Hadi Santoso membuat himbauan/pernyataan sikap yang dituangkan dalam video berdurasi 1 menit, yaitu menghimbau kepada para nelayan Indonesia untuk mendukung kebijakan pemerintah bidang kelautan dan Perikanan dalam rangka menjaga dan melestarikan laut Indonesia demi masa depan anak cucu kita, serta menciptakan Indonesia damai, jangan mudah terprovokasi, serta jangan mudah terpecah belah”
Apa Itu Cantrang
Perlu diketahui, Cantrang adalah alat penangkap ikan yang berbentuk kantong terbuat dari jaring dengan dua panel dan tidak dilengkapi alat pembuka mulut jaring. Jaring cantrang yang ditarik menggunakan kapal yang bergerak mampu menangkap ikan di dasar perairan.

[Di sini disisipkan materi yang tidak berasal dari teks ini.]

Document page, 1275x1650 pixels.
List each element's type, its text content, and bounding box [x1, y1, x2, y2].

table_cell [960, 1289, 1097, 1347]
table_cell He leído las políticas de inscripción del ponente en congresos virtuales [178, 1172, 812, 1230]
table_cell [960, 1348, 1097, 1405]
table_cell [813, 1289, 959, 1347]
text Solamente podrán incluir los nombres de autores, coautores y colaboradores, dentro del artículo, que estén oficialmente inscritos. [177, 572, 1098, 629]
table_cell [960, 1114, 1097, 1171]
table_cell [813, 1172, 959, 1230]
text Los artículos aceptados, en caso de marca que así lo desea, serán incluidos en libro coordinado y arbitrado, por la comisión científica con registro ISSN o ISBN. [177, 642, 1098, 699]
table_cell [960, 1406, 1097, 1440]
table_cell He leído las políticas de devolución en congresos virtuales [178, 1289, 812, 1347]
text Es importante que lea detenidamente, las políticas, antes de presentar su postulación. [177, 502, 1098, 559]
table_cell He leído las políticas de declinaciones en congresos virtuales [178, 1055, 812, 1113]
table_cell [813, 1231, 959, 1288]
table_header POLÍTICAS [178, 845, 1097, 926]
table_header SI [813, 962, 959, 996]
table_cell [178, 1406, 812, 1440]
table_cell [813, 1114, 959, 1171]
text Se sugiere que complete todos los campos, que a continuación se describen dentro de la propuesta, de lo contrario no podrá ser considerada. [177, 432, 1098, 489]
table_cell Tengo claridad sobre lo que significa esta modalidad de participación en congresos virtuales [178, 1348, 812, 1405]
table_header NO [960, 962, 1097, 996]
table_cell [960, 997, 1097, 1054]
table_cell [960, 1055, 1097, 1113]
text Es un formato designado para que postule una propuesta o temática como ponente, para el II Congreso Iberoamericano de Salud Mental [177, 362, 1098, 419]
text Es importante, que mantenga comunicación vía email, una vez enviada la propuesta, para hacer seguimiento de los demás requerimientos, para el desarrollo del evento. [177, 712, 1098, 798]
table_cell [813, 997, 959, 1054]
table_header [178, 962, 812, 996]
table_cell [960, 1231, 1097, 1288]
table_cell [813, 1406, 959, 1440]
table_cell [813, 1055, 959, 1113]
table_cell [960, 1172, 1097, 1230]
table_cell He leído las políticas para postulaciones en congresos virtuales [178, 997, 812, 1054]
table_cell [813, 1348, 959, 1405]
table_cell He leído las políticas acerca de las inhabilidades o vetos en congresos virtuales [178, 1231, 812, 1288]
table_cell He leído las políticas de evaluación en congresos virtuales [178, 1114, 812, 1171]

Ekosistem tempat tumbuhnya jasad renik atau organisme, yang menjadi makanan ikan, bisa terganggu atau rusak akibat penggunaan cantrang, serta ikan-ikan kecil pun juga ikut tertangkap, sehingga dapat mengganggu keberlanjutan kelautan dan perikanan Indonesia.
Sebetulnya polemik terkait penggunaan alat tangkap ikan jenis cantrang di Indonesia sudah muncul sejak era Presiden Soeharto, para nelayan kecil meminta kapal pukat harimau (trawl) dilarang untuk beroperasi karena dianggap sangat merugikan mereka.
Bahkan di era itu dikeluarkan surat Keputusan Presiden No. 39 tahun 1980 tentang penghapusan jaring trawl yang berlaku sejak 1 Oktober 1980 untuk wilayah perairan Laut Jawa, kemudian juga berlanjut berlaku di Pulau Sumatera sejak 1 Januari 1981.